Yes, definitely the picture of Theda Bara that I mentioned above - and all the stills from the film Cleopatra. So exotic and alluring. I also had a picture of Theda as my computer screen saver during the time I spent writing the novel.
Questions About Authorship & Publishing
Your first book came out in 2011 and this will be the fourth. That’s about one book a year. How do you produce new work so quickly?
Well, I started quite late in life, but I’ve always been an avid reader, and even worked in publishing when I first left university. Since then, I’ve had a long career in graphic design and illustration - and I also had a family. But the need to write was always there, my mind constantly filled with stories - until the day I simply woke and knew I’d better get on with it before - like much character Leda Grey - I was old and it was all too late.
Perhaps that’s why I wrote my first four novels rather quickly. However, I must confess that I’ll probably be taking longer over whatever I decide to work on next. A little more time with my friends and family, and for reading other people’s books. I firmly believe that reading good books is the best thing to inspire and feed the mind of any writer; at whatever stage in their career.
Since 2011, your career as an author has skyrocketed, starting with your debut novel The Somnambulist, which was shortlisted for the UK National Book Awards and optioned for TV/Film by Hat Trick Productions. What do you think you have done (in addition to writing amazing books) that has helped your career blast off?
Honestly, I don’t think I’ve done anything but write ... and then hope!
I think I had a sprinkling of luck, mixed with a shedload of hard work. But the main thing about writing is to keep on, to be true to yourself and your story, and not to be dispirited by seeing other people’s success when you feel yourself a failure. You’re not. But this can be a long, long game, a process during which you must be true to yourself and not try and write for ‘the market’. What is successful this year will probably have worn itself out by the time you’ve written and published your own book. Write from the heart and with integrity. An editor can always pick up on that sense of authentic originality.

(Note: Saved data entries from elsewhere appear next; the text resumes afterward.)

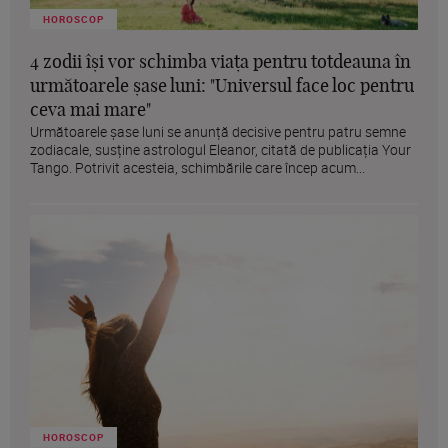
HOROSCOP
4 zodii își vor schimba viața pentru totdeauna în
următoarele șase luni: "Universul face loc pentru
ceva mai mare"
Următoarele șase luni se anunță decisive pentru patru semne
zodiacale, susține astrologul Eleanor, citată de publicația Your
Tango. Potrivit acesteia, schimbările care încep acum...
HOROSCOP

How do you craft beautiful prose? Which writers would say have inspired your style and voice?
I love the work of so many authors. I think I’ve been most influenced by Sarah Waters, Angela Carter, and Wilkie Collins for my Victorian novels. But I also absolutely adore the work of Kate Atkinson, Helen Dunmore, and Maggie O’Farrell. Beautiful prose. Wonderful books. Stories told from the heart.

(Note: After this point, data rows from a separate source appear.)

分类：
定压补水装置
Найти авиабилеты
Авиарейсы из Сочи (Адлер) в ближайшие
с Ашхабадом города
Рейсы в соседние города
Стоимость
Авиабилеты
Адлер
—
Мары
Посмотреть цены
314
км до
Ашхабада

How much of your marketing comes from you and how much comes from your publisher?
This is a tricky one. It varies from book to book. However, I will say that that in general things have changed quite a lot in the UK market of late where debuts seem to be the books generating most interest and excitement in the world of publishing. If you are a brand new author you have more chance of being selected as a lead title, with the benefit of a marketing plan and budget to promote your work. If not, the whole thing may well be left to the more random ‘word of mouth’ - which means an increasing onus on writers to promote themselves and their work as much as they spend time writing. It’s not an easy balancing act. I do know several people who’ve given up.
How do you balance your writing life with the marketing, blogging and business aspects of writing? And how do you balance all of that with the rest of your life?
I try to do what I enjoy, and then it doesn’t feel like work. I love blogging and hope to connect the readers of my blogs with my books, even though the features are often on quite different historical subjects. But that feeds my need to learn as well - and often leads to a whole new book!